At a business’s first offense, Redline
stripped the unfortunate victim of every item of any possible
value. That was the shopkeeper’s warning. The second offense
resulted in the trashing and then sacking of the offender’s
building. If anyone was unable to pay for their third week, their
building was burned to the ground, usually along with the unlucky
buildings directly beside it. Consequently, it was rare for a year
to go by without some raging wildfire burning its way through the
West Side.

Sheikoh could see the swaggering,
leather-clad gangsters making their rounds, laughing and joking as
they sauntered through the street. His chest went ice cold with
fear. He was a single child against seven fully-grown men and
women. Every single one of them was armed with a rifle, a handgun
or some form of a blade, most with some combination of the three.
The eight-year-old Sheikoh might as well plunge his own
electroblade into his chest; there was no hope of survival. His
body dropped into a ball, shivering uncontrollably. Sheikoh closed
his frightened eyes, brimming with terrified tears, and the child
rested his tiny head on his knees. His heartbeat pounded throughout
his body.

Unbidden Anima’s voice rose inside his
head.


No matter how desperate
the future looks we will never take the easy way out.
Self-sacrifice is what separates humanity from animals, and
humanity looks after its own,” Anima’s soft voice echoed inside of
him.

Sheikoh’s chest felt a little bit
warmer. He could see the mother figure in his mind’s eye, wearing
her yellow apron. Her glossy brown hair was pulled into a loose bun
the lines of her face were lightened underneath a twinkling smile.
Sheikoh stood up and looked at the cocky gangsters with blazing
eyes. He knew that at the time Anima had been explaining why she
and her husband had taken Sheikoh in, but it gave Sheikoh something
to hope for.


Humanity looks after its
own…” he murmured aloud, thinking.

If he ran down the street and showed
people a child was willing to stand up to the bullies, others would
follow. He was sure of it. Daneil and Anima, at least, would fight
the gangsters with him. They'd see that he was sorry.

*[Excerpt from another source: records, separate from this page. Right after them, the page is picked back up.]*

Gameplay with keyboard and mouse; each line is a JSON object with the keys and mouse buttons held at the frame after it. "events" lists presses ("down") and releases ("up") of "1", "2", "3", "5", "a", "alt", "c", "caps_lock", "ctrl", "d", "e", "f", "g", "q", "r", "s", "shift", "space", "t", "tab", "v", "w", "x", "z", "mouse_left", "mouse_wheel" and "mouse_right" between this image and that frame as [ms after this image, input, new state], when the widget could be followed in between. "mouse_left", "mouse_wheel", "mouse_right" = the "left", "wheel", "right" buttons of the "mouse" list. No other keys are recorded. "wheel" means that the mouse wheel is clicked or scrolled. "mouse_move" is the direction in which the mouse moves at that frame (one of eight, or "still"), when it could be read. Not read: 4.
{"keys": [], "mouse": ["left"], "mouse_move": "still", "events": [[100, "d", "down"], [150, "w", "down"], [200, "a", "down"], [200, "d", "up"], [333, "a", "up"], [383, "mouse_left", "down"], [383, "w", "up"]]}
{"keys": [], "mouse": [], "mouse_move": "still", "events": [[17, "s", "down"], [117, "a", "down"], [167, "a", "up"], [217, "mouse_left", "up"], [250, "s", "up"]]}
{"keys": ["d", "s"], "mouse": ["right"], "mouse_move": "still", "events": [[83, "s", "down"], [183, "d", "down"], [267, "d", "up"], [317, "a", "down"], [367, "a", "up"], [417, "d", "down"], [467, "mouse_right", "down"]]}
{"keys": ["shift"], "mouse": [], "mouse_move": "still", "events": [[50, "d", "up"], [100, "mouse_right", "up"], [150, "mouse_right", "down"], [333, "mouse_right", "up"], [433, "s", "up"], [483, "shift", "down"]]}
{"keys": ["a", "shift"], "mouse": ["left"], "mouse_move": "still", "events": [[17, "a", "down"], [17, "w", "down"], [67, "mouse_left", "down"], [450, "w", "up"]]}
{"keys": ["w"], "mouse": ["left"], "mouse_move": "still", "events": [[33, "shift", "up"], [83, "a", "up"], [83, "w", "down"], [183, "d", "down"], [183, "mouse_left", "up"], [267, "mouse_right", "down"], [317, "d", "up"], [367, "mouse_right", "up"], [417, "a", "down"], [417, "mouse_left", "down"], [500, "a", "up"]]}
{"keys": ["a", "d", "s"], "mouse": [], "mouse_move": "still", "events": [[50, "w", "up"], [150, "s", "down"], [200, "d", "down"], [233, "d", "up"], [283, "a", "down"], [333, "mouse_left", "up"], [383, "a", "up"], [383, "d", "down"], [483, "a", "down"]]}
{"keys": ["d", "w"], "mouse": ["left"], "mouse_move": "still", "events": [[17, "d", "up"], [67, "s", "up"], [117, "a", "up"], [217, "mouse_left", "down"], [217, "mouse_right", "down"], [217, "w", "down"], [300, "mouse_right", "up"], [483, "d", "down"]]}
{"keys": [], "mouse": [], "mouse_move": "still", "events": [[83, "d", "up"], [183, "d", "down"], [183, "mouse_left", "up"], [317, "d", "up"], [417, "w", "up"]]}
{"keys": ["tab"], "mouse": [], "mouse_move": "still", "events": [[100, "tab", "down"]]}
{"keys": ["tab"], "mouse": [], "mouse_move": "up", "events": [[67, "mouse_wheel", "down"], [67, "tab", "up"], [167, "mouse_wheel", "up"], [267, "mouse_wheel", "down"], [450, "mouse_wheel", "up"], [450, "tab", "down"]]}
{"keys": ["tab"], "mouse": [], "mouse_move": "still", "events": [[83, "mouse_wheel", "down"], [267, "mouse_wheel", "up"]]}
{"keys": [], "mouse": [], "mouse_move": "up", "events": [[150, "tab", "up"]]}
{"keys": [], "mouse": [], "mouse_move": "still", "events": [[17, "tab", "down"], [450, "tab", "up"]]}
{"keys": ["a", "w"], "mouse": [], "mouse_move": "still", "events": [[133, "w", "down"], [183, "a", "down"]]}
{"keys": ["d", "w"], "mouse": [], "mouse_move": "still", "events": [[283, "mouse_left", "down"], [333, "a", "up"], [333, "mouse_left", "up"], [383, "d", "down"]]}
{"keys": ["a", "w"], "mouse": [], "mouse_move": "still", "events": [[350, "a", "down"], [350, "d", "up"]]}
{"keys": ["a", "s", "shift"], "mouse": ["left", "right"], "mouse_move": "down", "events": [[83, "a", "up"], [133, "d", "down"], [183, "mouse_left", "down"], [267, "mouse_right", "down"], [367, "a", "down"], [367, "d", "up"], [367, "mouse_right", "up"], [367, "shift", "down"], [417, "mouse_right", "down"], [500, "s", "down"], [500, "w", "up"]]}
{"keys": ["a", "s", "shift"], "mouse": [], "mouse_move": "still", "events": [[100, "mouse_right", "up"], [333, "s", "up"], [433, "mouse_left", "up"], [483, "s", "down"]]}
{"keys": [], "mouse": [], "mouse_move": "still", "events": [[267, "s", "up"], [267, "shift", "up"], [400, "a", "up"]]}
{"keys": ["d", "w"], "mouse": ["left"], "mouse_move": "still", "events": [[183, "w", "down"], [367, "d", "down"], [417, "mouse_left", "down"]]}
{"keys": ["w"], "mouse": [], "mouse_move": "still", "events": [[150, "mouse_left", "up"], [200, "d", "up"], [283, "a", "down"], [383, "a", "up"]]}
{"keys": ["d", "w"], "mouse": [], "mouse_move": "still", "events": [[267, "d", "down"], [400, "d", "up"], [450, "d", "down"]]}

Determination lit the innocence in his
fearful, dark eyes, and he drew the electroblade. He took a deep
breath and then ripped the still air with a wordless battle cry, as
he ran towards the hoods.

Shopkeepers’ surprised eyes turned
towards him. Their faces twisted into categories of despair, fear,
or that curious, blank-eyed jealousy born at the dead end of
desperate life. The two Namars had focused their eyes on the child
with twin stares of dismay and horror.

Sheikoh’s scream drew the attention of
the laughing, incredulous gangsters. They’re eyes narrowed
dangerously on the child running their way, armed only with a
knife. A few of them recognized their errand boy and a couple more
raised their guns at the screaming eight-year-old.


Don’t shoot. Let him
come,” a savagely grinning woman told them sharply. Her face
gleamed with a sadistic grin, and the others criminals hurried to
obey. Nobody dared disobey Chain, the leader of Redline.

Sheikoh brandished the humming
electroblade as he raced towards the gangsters. His battle scream
raged loudly in his pounding chest. A stone’s throw away, the
gang’s leader, a woman named Chain took a few quick steps towards
him. With a surge of hate for the gangster that had beaten him more
than any other, he thrust out his arm to stab her chest. Only his
hand was suddenly empty. The wild looking woman had plucked the
blacksteel blade from his hand, faster than thought. Then one of
Chain’s feet kicked out and tripped him.

Sheikoh face-planted onto the dirt,
knocking up a cloud of dust as he slid. When he lifted his head up
to take a terrified breath, he took in a lungful of the floating
dust. He choked desperately, trying to make force his incompliant
body to its feet as Chain walked toward him with an evil grin. He
rolled in the dirt desperately while the other gangsters laughed at
their former errand runner.

Sheikoh managed a gasping
breath of air. He shot a pleading look his parent’s way but their
faces were down. ‘
Please help
me
,’ Sheikoh mentally pleaded.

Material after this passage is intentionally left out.